= Saved data entries =
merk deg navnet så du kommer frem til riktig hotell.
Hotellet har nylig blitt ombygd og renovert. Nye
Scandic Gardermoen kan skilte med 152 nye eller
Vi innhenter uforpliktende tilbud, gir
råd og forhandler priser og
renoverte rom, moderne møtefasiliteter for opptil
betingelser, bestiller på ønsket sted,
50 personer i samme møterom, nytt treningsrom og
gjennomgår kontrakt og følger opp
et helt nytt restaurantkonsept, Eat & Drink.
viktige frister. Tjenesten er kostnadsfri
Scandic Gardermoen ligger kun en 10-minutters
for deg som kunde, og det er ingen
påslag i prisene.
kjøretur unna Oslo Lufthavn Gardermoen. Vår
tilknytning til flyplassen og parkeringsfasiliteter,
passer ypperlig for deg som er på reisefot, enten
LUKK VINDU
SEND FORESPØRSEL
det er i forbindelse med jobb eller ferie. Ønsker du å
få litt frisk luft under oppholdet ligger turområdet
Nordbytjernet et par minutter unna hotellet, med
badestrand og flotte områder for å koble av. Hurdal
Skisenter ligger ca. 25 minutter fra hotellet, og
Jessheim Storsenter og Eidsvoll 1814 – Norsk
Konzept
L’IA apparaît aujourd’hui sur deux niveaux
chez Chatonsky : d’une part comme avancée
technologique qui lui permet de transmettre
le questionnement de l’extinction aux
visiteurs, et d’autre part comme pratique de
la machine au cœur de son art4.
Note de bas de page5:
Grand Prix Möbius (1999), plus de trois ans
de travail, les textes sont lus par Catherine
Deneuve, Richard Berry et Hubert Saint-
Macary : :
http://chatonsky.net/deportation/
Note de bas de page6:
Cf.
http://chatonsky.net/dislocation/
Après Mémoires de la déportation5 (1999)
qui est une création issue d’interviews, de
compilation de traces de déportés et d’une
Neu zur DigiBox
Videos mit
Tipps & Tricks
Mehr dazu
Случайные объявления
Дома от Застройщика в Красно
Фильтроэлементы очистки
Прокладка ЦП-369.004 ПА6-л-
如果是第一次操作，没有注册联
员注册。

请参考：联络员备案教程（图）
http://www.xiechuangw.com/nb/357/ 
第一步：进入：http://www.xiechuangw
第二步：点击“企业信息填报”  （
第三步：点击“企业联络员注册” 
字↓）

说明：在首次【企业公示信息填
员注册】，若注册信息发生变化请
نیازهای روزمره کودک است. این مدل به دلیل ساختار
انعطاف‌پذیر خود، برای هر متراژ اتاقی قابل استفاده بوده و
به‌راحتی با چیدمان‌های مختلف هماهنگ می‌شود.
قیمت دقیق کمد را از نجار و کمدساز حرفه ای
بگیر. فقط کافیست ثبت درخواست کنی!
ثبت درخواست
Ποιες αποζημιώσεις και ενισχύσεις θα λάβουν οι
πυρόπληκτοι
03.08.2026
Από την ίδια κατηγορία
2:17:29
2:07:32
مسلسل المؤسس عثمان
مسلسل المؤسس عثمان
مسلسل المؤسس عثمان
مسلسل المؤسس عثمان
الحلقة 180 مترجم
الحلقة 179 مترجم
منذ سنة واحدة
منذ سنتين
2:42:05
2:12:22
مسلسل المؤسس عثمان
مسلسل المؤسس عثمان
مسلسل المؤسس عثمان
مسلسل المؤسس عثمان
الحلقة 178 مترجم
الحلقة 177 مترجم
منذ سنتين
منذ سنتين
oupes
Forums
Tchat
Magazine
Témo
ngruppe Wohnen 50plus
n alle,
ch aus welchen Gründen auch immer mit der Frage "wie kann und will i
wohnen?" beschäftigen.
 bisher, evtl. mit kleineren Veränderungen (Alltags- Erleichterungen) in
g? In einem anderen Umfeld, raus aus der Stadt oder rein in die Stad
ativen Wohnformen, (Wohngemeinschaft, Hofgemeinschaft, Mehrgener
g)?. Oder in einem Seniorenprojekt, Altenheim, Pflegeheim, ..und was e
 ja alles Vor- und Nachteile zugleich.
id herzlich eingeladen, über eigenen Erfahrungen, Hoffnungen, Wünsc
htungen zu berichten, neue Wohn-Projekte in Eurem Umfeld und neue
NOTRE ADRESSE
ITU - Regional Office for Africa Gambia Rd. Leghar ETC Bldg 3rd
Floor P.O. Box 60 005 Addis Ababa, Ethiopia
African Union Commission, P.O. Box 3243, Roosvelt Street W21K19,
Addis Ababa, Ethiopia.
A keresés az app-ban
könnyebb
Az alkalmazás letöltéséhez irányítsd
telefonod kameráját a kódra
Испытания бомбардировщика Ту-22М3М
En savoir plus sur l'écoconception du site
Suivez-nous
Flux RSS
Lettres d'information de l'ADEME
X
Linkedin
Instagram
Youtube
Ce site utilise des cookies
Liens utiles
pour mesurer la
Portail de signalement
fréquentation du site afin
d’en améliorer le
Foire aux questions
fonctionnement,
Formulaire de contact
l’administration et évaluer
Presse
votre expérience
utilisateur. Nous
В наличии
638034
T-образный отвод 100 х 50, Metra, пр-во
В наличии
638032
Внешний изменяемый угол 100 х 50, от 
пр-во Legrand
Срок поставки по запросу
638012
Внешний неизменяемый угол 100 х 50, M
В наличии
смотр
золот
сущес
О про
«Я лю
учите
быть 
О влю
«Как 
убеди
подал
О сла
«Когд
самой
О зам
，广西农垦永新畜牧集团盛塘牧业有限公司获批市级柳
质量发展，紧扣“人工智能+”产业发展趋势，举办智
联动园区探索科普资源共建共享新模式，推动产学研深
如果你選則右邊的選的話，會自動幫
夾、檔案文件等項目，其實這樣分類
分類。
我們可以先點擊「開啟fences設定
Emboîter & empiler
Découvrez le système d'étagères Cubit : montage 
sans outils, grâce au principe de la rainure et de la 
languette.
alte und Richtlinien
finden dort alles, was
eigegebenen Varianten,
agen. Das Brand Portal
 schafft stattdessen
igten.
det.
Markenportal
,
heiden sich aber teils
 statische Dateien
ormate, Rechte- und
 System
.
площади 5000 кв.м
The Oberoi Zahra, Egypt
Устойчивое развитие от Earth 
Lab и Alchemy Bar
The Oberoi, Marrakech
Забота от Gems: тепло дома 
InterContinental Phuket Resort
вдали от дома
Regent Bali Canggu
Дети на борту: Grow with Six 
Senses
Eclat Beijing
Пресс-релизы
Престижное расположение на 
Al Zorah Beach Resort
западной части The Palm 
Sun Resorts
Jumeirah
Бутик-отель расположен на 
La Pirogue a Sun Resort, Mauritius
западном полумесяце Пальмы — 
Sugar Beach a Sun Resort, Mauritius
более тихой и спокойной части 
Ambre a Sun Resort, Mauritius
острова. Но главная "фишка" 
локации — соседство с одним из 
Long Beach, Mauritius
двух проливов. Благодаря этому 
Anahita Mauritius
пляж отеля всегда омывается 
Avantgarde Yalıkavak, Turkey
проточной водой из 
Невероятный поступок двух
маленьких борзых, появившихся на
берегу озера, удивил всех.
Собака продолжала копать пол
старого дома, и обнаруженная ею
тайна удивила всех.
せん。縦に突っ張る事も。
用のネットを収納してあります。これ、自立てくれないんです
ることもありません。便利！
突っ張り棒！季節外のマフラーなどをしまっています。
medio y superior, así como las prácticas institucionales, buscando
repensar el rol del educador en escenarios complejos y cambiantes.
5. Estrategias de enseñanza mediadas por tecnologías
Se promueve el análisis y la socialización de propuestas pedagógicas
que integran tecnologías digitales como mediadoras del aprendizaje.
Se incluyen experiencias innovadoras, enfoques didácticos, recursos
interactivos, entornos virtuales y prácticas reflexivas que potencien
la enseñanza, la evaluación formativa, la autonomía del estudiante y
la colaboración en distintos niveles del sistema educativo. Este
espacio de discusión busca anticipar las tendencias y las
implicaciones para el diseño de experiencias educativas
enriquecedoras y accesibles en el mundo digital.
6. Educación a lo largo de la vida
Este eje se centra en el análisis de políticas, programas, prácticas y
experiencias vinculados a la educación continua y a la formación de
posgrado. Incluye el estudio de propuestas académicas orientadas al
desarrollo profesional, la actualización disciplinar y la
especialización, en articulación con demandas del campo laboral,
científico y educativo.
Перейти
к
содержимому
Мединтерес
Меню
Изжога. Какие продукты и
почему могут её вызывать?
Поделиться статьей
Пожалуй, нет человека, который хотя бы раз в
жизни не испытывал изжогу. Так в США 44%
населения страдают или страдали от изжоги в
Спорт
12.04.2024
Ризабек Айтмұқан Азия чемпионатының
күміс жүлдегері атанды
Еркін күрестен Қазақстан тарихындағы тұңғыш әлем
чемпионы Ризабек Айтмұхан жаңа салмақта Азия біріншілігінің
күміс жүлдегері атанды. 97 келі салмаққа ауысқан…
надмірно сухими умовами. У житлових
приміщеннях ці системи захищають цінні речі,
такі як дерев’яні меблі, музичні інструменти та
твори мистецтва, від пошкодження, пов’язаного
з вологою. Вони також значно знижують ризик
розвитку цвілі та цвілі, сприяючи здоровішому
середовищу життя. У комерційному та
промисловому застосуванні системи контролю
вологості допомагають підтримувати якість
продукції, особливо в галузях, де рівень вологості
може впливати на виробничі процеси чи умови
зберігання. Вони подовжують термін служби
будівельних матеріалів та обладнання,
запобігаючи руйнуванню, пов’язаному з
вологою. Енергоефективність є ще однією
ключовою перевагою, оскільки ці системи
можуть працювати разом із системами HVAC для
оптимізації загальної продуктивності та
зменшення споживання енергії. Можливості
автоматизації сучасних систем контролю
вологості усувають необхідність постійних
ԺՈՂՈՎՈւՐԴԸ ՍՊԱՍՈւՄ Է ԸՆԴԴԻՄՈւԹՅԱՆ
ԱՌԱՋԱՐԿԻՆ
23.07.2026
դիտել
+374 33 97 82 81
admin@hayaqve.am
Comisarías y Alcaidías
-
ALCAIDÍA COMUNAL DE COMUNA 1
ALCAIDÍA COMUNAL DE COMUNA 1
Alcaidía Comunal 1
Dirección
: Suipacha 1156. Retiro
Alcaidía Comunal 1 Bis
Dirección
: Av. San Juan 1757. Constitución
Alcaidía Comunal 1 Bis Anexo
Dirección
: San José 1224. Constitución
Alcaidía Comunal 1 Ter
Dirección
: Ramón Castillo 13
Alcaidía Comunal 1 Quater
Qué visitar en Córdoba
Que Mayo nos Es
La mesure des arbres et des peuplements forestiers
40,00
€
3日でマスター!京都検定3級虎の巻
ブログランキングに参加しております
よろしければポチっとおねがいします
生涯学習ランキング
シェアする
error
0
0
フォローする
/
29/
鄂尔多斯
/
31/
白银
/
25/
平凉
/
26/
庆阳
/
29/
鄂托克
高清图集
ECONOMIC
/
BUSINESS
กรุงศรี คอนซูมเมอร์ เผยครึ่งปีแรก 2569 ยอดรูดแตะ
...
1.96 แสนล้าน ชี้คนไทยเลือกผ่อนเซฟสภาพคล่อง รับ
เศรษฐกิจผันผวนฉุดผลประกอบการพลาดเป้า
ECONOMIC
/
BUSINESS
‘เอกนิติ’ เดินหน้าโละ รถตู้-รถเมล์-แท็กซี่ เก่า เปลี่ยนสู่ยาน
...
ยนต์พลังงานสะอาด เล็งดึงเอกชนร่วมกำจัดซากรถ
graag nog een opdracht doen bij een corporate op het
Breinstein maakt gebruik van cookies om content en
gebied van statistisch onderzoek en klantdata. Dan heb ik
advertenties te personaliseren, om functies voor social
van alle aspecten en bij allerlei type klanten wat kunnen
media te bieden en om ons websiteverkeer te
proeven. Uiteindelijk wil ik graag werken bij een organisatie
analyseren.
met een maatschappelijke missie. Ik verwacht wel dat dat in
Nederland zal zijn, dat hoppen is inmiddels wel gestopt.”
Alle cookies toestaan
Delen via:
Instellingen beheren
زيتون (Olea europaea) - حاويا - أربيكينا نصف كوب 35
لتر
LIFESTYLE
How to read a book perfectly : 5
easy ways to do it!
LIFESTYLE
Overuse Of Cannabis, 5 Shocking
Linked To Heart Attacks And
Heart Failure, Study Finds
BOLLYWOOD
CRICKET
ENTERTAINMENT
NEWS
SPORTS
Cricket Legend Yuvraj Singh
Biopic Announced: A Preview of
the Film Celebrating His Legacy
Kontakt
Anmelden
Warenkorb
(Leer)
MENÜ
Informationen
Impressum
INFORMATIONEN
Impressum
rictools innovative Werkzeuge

= Try it =
Look for the string "Oberoi" in the entries above. Copy every line that has it.

= Response to the task =
The Oberoi Zahra, Egypt
The Oberoi, Marrakech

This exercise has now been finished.